Tuesday, May 25, 2010

I be enjoying this stuff

Some of you might actually be old enough to remember the great "Ebonics" flap of 1996-97. The Oakland School Board was considering using Black English to teach Black kids, and predictably the country went bananas.

People yelled that Black English was nothing but slang, but of course slang is a here-today, gone-tomorrow thing. Visit your nearest middle school and listen for how many students are saying "gag me with a spoon." Some said black English is an African language that used English words. That makes no sense for several reasons, including the fact that speakers of Black English use goofy and thoroughly English-language irregular verbs such as went and stood, and plural nouns such as men and feet. You don't find that kind of stuff in Africa.

In fact, Black English is what is called a nonstandard dialect of English, much like what you hear in the "hollers" of Appalachia or in countless parts of the British Isles.

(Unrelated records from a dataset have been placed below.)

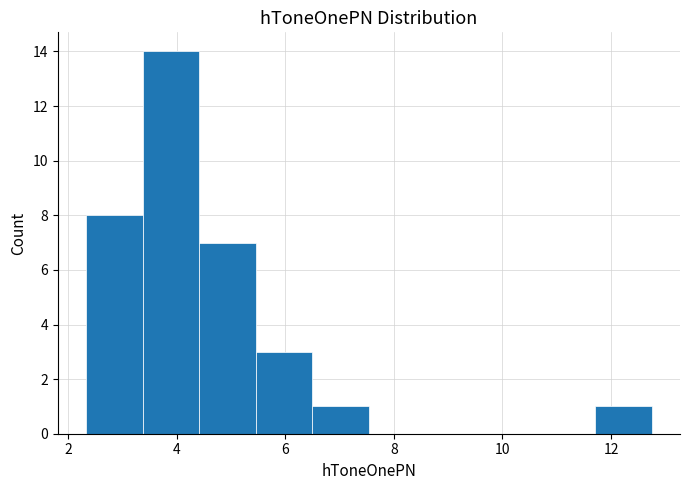

Reading left to right, transcribe this chart: for each bar, give the range it covers on the x-axis and its height. Neither the bar edges nor the heights are printed on the chart, so give them approximately, as read against the axes.

2.4 to 3.4: 8
3.4 to 4.4: 14
4.4 to 5.4: 7
5.4 to 6.4: 3
6.4 to 7.6: 1
7.6 to 8.6: 0
8.6 to 9.6: 0
9.6 to 10.6: 0
10.6 to 11.8: 0
11.8 to 12.8: 1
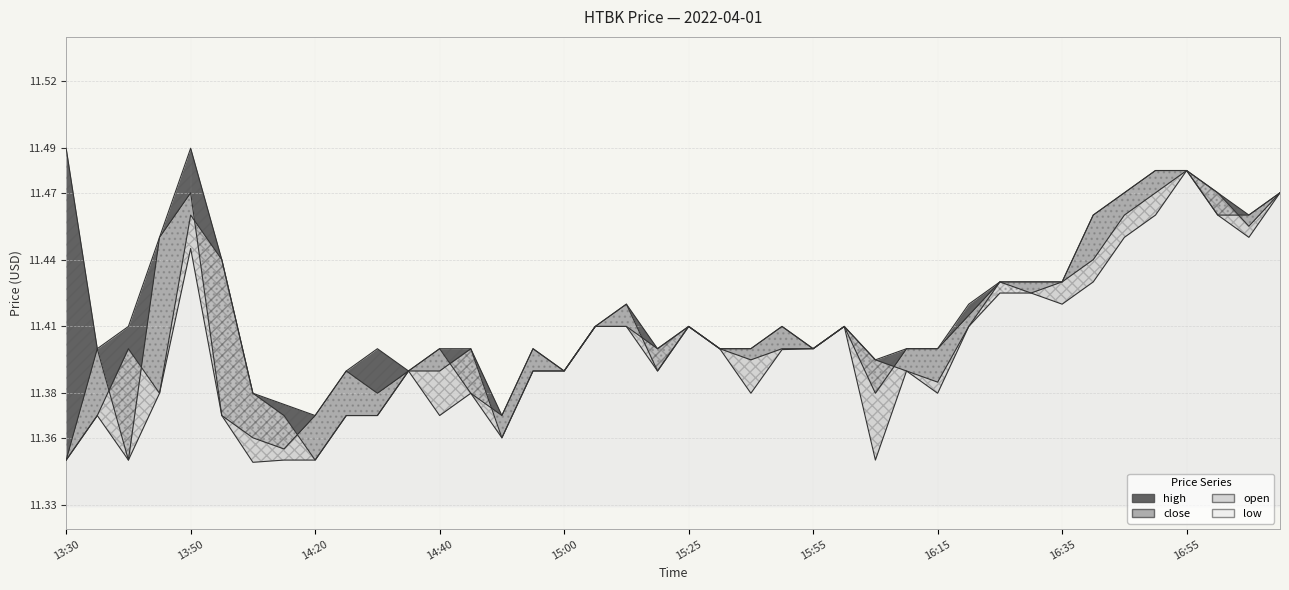

What is the sum of all open values?

456.3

But what was interesting to me was that a majority of Black English comes - not all but in large part - from those very backwaters of the British Isles!

It turns out that Black slaves often worked alongside indentured servants from the old country, people who generally did not speak standard English. For instance, Irish English speakers use what is called the habitual "be," just as Black English does. (When a Black English speaker says "She be walking to the store," it doesn't means she's doing it now, but that she regularly does.) Similarly, an Irish English speaker might well say that even "if I be there with friends, I be scared."

I think it is cool that many people freaked by a rapper's use of that talk don't have a clue that it comes from the merry old United Kingdom. And, as icing on the cake, that the rappers don't either.